··· Source information

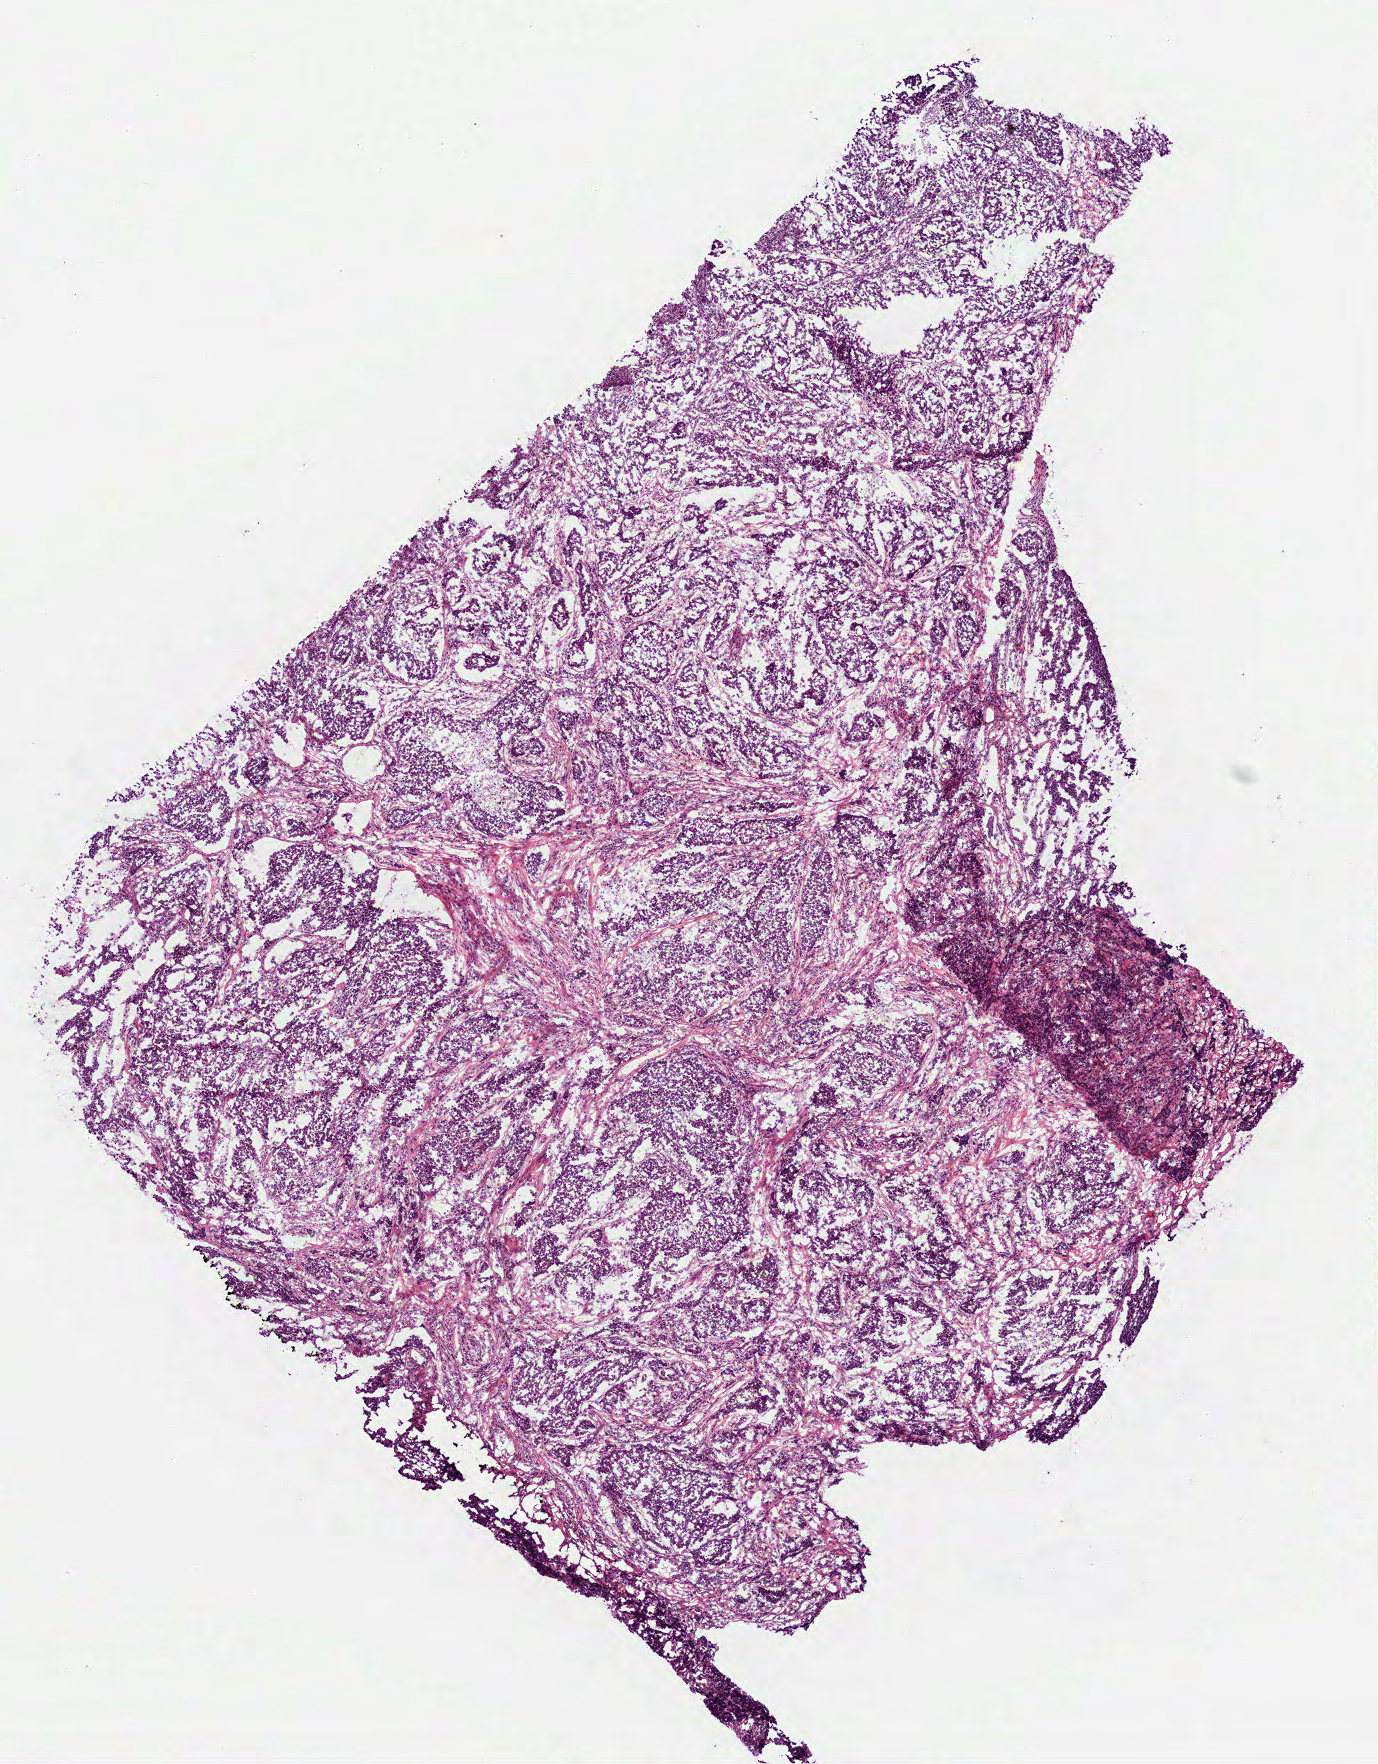
Whole-slide histology image, H&E-stained — low-resolution overview of the scanned area, about 5.6 x 7.1 mm (acquisition: 40x scan), frozen section, lung, primary tumour sample. Male patient; age at initial diagnosis 69 years. Composition of this section per pathologist review: tumour cells 100%, tumour nuclei 75%, normal cells 0%, stromal cells 0%, necrosis 0%. Infiltration values recorded for this section: lymphocyte infiltration 10%, monocyte infiltration 5%, neutrophil infiltration 5%.
Laterality: right. Histologic diagnosis: Adenocarcinoma, NOS (upper lobe, lung). TNM: T2 N2 M0. AJCC pathologic stage: IIIA (6th edition).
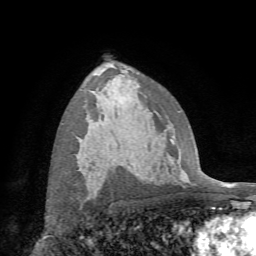
Breast MRI (dynamic contrast-enhanced), one axial slice. Position 46 of 72 along the scan axis. Cropped to one breast. Dynamic contrast-enhanced series, time point 2 of 7 at this slice position (early post-contrast). 1.5 T. TE 4.3 ms, TR 8.7 ms. 2.2 mm slice thickness. 256 × 256 image matrix, field of view 180 × 180 mm. Female patient.
Annotated regions visible in this slice (semi-automatic segmentation, software-assisted and operator-edited):
- enhancing-tissue mask used for the functional tumour volume (all voxels passing the contrast-enhancement thresholds inside the analysis volume; usually the tumour): bounding box [x1, y1, x2, y2] px = [87, 197, 89, 199]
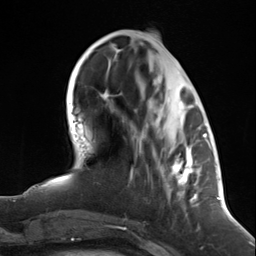
Breast MRI (dynamic contrast-enhanced), one axial slice; cropped to one breast; dynamic contrast-enhanced series, time point 2 of 7 at this slice position (early post-contrast); 3 T; TE 1.8 ms, TR 4.7 ms; 1.3 mm slice thickness; 256 × 256 image matrix. Female patient.
Annotated regions visible in this slice (semi-automatically segmented with operator editing):
- enhancing-tissue mask used for the functional tumour volume (all voxels passing the contrast-enhancement thresholds inside the analysis volume; usually the tumour): box from (x=146, y=103) to (x=199, y=207) px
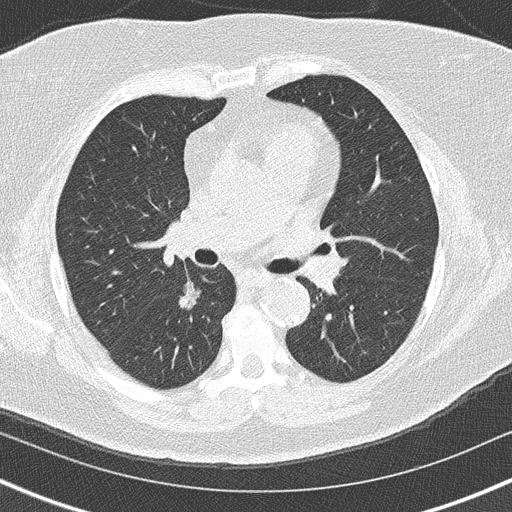
Chest CT (low-dose screening protocol), one axial image; second screening round (one year after baseline); lung window (W 1500 / L -600 HU); 2 mm slice thickness; 120 kVp; slice 61 of 152 in the series; 512 × 512 image matrix. Female participant, aged 60 years at enrolment.
Lesion marked by an expert reader, bounding box [x1, y1, x2, y2] px = [149, 268, 216, 325]. Reader record for this screening exam (exam-level; its link to the box is not recorded): non-calcified nodule or mass ≥4 mm, right lower lobe, 20 × 19 mm, soft tissue attenuation, pre-existing on the prior screen: yes; interval growth: yes. Later outcome: lung cancer diagnosed 139 days after this screen — bronchiolo-alveolar carcinoma, non-mucinous, right lower lobe, stage IA (AJCC 6th edition), 15 mm at pathology.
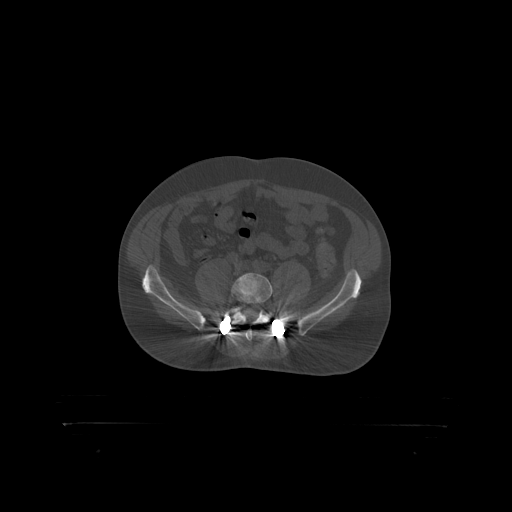
CT including the spine, one axial slice; position 199 of 399 along the scan axis; reconstruction kernel STANDARD; bone window (W 1800 / L 400 HU); 1.25 mm slice thickness; 512 × 512 image matrix, field of view 650 × 650 mm. Male patient, age 46 years. Case-level facts recorded for this patient, not image findings: primary cancer: skin.
Outlined on this slice (semi-automatically segmented with operator editing):
- L5 vertebra: bounding box (x1, y1, x2, y2) in pixels: (232, 273, 273, 319)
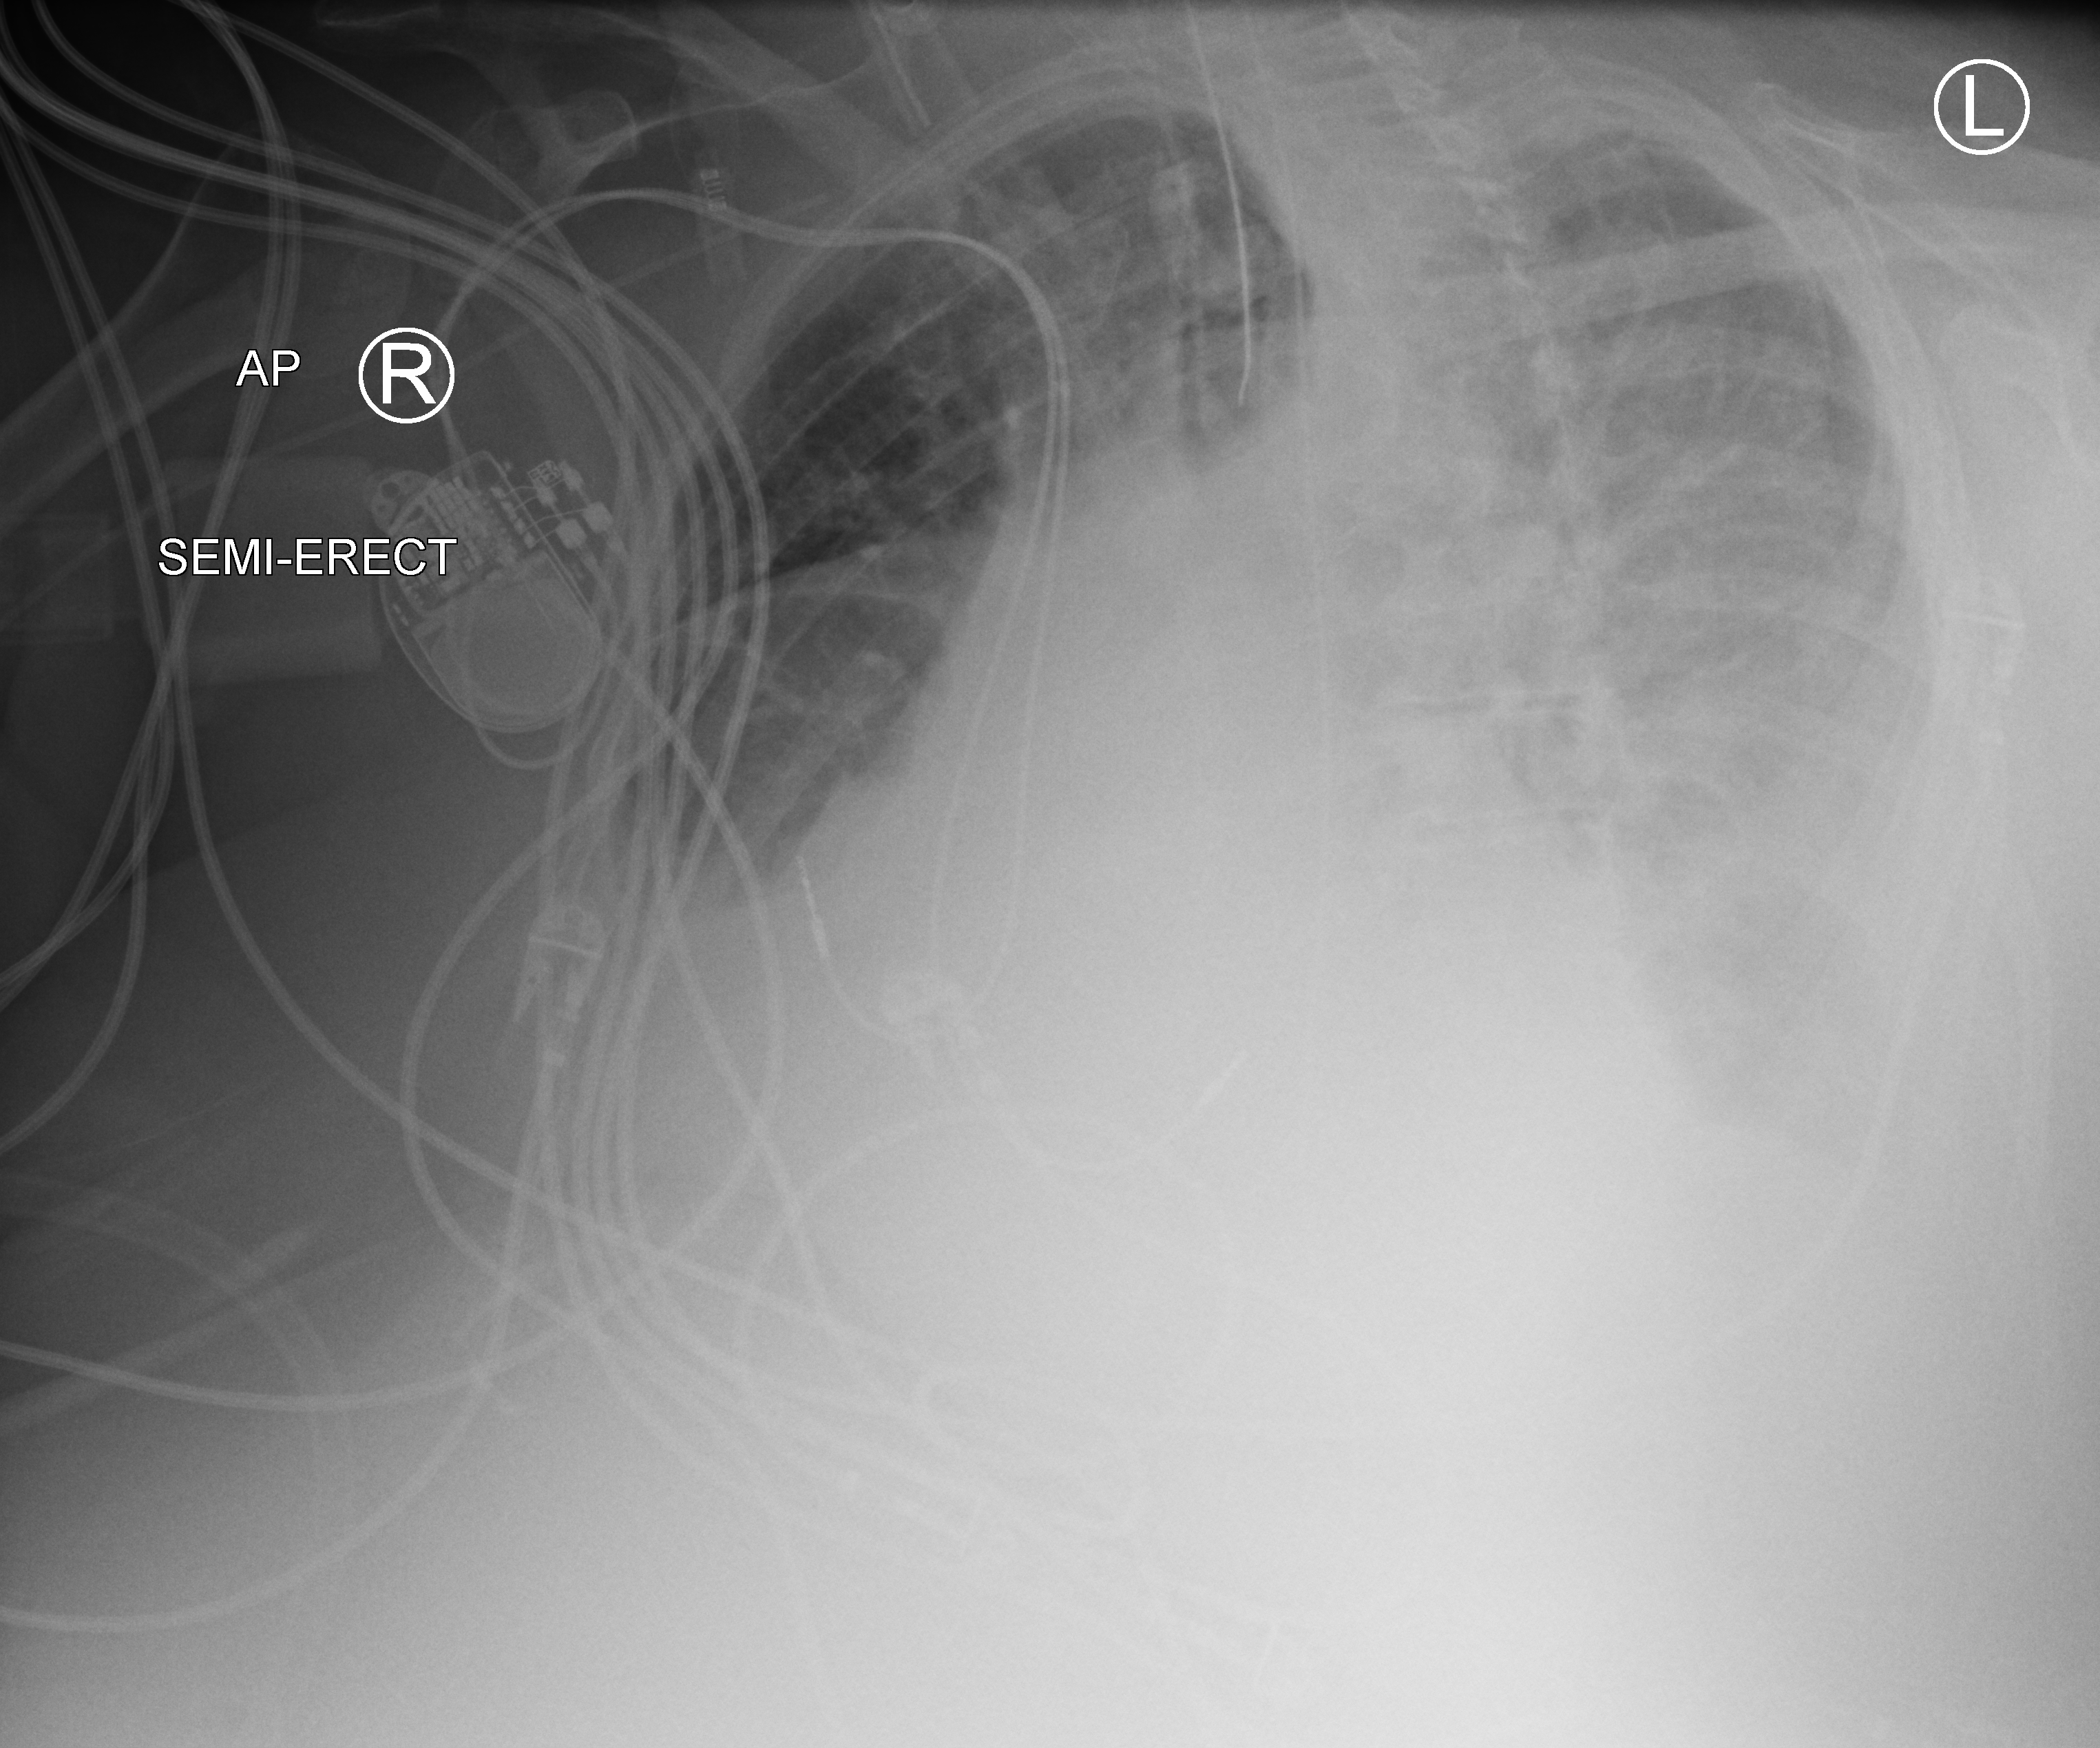
Portable chest radiograph; anteroposterior (AP) projection. Female patient hospitalised with COVID-19, age 75–90 years.
Hospital-stay facts (about this admission, not read from this image; timing relative to this image not recorded): admitted to intensive care during this hospital stay: yes.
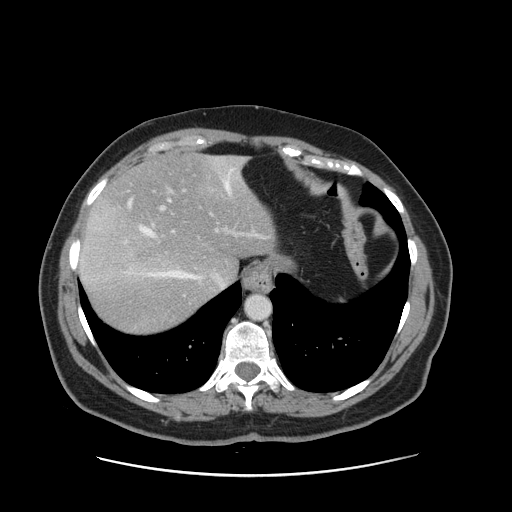
Contrast-enhanced abdominal CT, one axial slice. Slice 122 of 161 in the series (ordered by position). Intravenous contrast given. Soft-tissue window (W 400 / L 40 HU). 2.5 mm slice thickness. 512 × 512 image matrix, field of view 398 × 398 mm. Case-level facts recorded for this patient, not image findings: patient: male, age 66 years at operation; diagnosis: colorectal cancer liver metastases, imaged before liver resection; multiple liver metastases: no; largest metastasis: 2.5 cm; disease in both lobes: no.
Structures marked on this image (manually delineated by an expert):
- hepatic veins: bounding box (x1, y1, x2, y2) in pixels: (127, 159, 244, 287)
- liver: (80, 156, 276, 335)
- planned liver remnant (the part of the liver to remain after resection): (96, 155, 275, 279)
- portal vein (with intrahepatic branches): (158, 189, 264, 238)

······

Try it: Please show all lines from the entries that contain the word "regions".

Worked solution:
Annotated regions visible in this slice (semi-automatic segmentation, software-assisted and operator-edited):
Annotated regions visible in this slice (semi-automatically segmented with operator editing):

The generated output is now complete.